Mia Wasikowska anchors the cast, which is the moment you know Neon paid attention. The comparisons critics keep reaching for are It Follows and Heated Rivalry — which, yes, that's a combination, and yes, it works.
Where to watch: Theaters (June 19) Anticipation: 9/10
How to Make a Killing — A24, on HBO Max June 19
John Patton Ford broke through with Emily the Criminal — tight, mean, performance-driven, the kind of indie thriller that punches above its budget. His follow-up swaps Aubrey Plaza for Glen Powell as Becket Redfellow, a blue-collar guy disowned at birth by his obscenely wealthy family, who now plans to murder his way back into the inheritance. Margaret Qualley is the wildcard at his side.
The February theatrical run got divisive — Variety called it a "screw-loose thriller" and that's actually the compliment — but everyone agreed Powell is doing something genuinely interesting outside his usual lane. Streaming is going to fix the discovery problem this one had in theaters.
Where to watch: HBO Max (June 19) Anticipation: 8/10
The Invite — A24, in limited theaters June 26
A24 reportedly paid north of ten million in a Sundance bidding war for this one, beating Focus and a last-minute Warner Bros. specialty bid. Olivia Wilde directs from a script by Will McCormack and Rashida Jones — an English remake of Cesc Gay's Spanish chamber piece The People Upstairs — and stars in it opposite Seth Rogen, Penélope Cruz, and Edward Norton.
The setup is brutally simple: a marriage on the rocks invites the upstairs neighbors down for dinner. The neighbors are not what they seem. The night does not end where you think it will. Wilde's Booksmart and Don't Worry Darling showed she can direct performance and tone; Cannes-tier dinner-party suspense with a cast like this is exactly the format to prove it.

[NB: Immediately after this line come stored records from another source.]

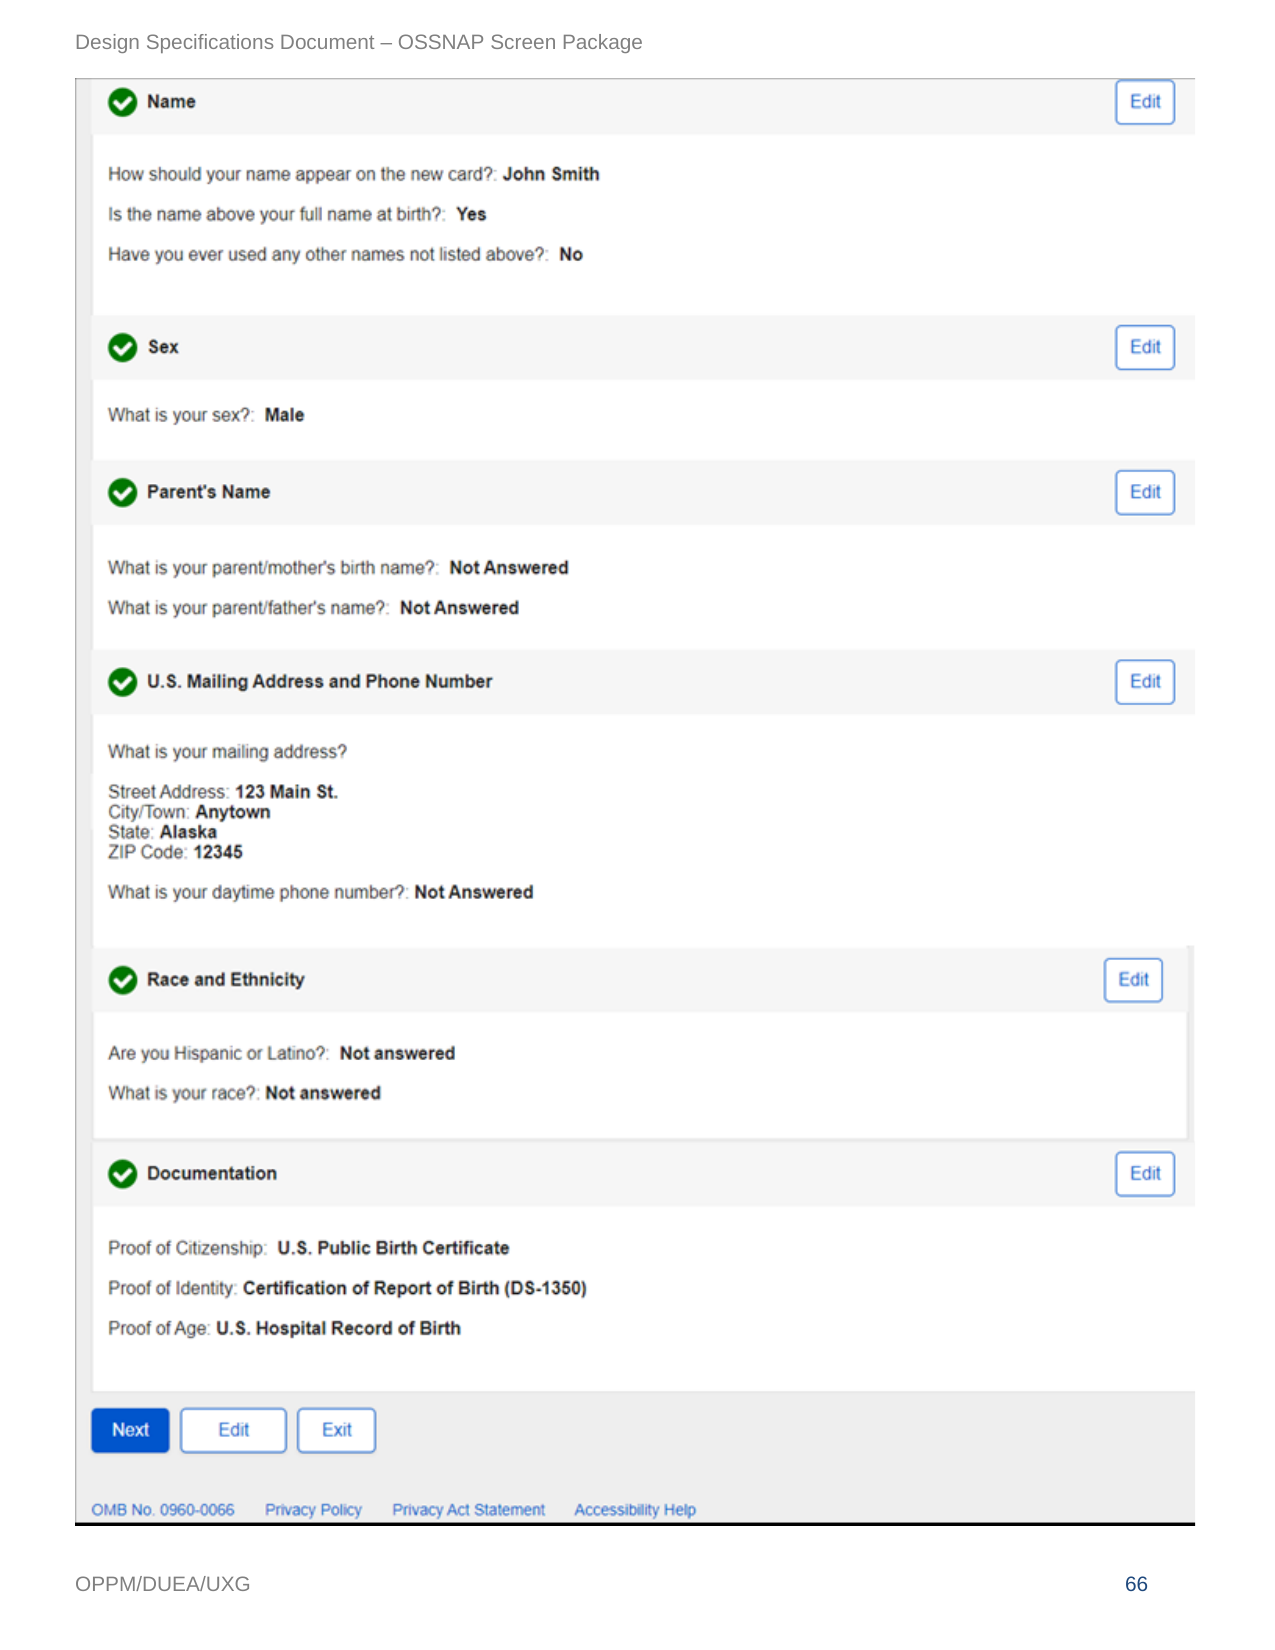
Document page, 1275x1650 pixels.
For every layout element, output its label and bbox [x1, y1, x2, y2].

picture [75, 78, 1196, 1526]
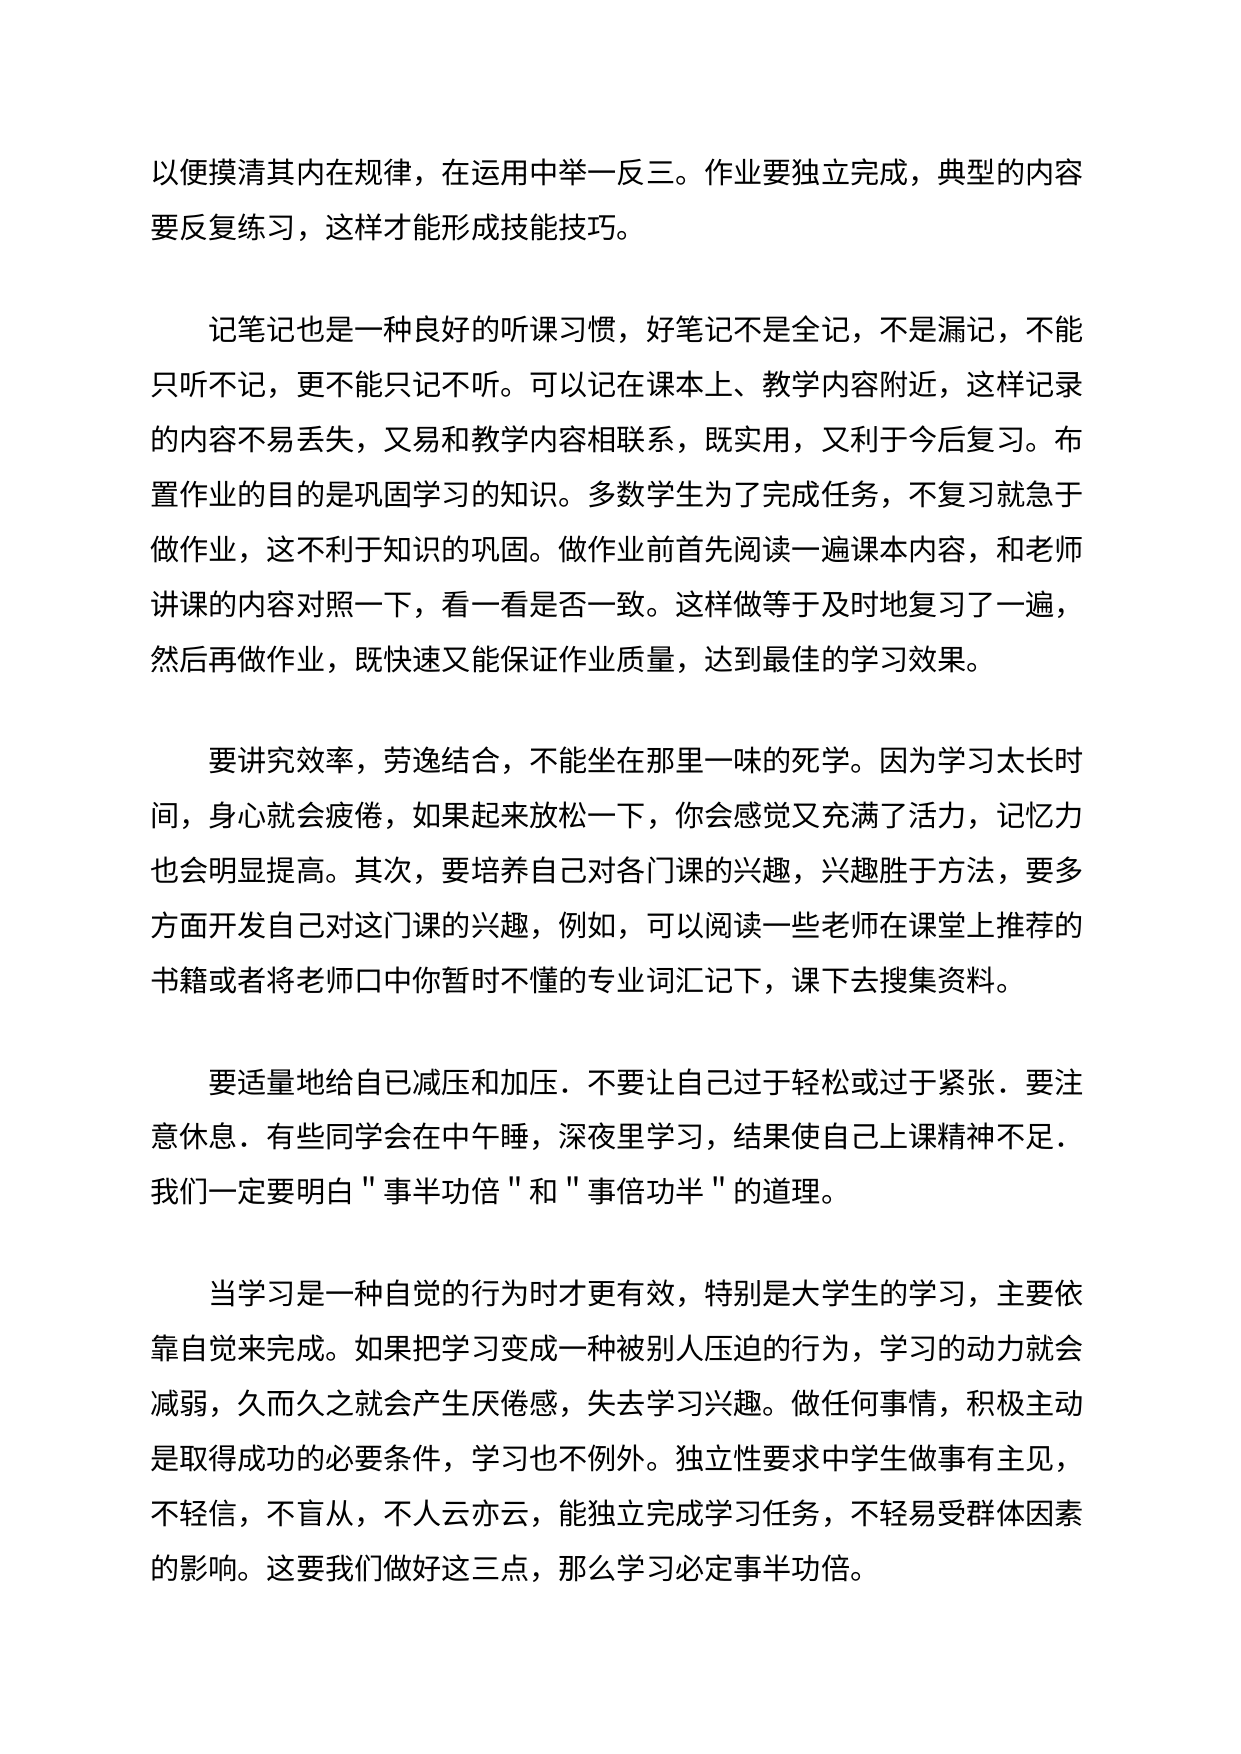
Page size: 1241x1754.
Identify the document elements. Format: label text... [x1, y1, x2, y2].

text 记笔记也是一种良好的听课习惯，好笔记不是全记，不是漏记，不能只听不记，更不能只记不听。可以记在课本上、教学内容附近，这样记录的内容不易丢失，又易和教学内容相联系，既实用，又利于今后复习。布置作业的目的是巩固学习的知识。多数学生为了完成任务，不复习就急于做作业，这不利于知识的巩固。做作业前首先阅读一遍课本内容，和老师讲课的内容对照一下，看一看是否一致。这样做等于及时地复习了一遍，然后再做作业，既快速又能保证作业质量，达到最佳的学习效果。 [150, 307, 1090, 678]
text 当学习是一种自觉的行为时才更有效，特别是大学生的学习，主要依靠自觉来完成。如果把学习变成一种被别人压迫的行为，学习的动力就会减弱，久而久之就会产生厌倦感，失去学习兴趣。做任何事情，积极主动是取得成功的必要条件，学习也不例外。独立性要求中学生做事有主见，不轻信，不盲从，不人云亦云，能独立完成学习任务，不轻易受群体因素的影响。这要我们做好这三点，那么学习必定事半功倍。 [150, 1271, 1090, 1587]
text 要讲究效率，劳逸结合，不能坐在那里一味的死学。因为学习太长时间，身心就会疲倦，如果起来放松一下，你会感觉又充满了活力，记忆力也会明显提高。其次，要培养自己对各门课的兴趣，兴趣胜于方法，要多方面开发自己对这门课的兴趣，例如，可以阅读一些老师在课堂上推荐的书籍或者将老师口中你暂时不懂的专业词汇记下，课下去搜集资料。 [150, 738, 1090, 1000]
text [150, 150, 1090, 247]
text 要适量地给自已减压和加压．不要让自己过于轻松或过于紧张．要注意休息．有些同学会在中午睡，深夜里学习，结果使自己上课精神不足．我们一定要明白＂事半功倍＂和＂事倍功半＂的道理。 [150, 1059, 1090, 1211]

Where to watch: Limited theaters (June 26) Anticipation: 9/10
The takeaway
The blockbusters will be fine. They always are. But the films you'll actually be quoting at a dinner party in August? They're on this list. Two of them are already a tap away on HBO Max — Pillion on June 5, How to Make a Killing on the 19th — and three more are showing up in theaters by month's end, with Leviticus and The Death of Robin Hood both landing the same Friday (June 19) and The Invite closing the month on June 26.
Plan accordingly. The big screens are loud this month, but the smaller ones are louder where it counts.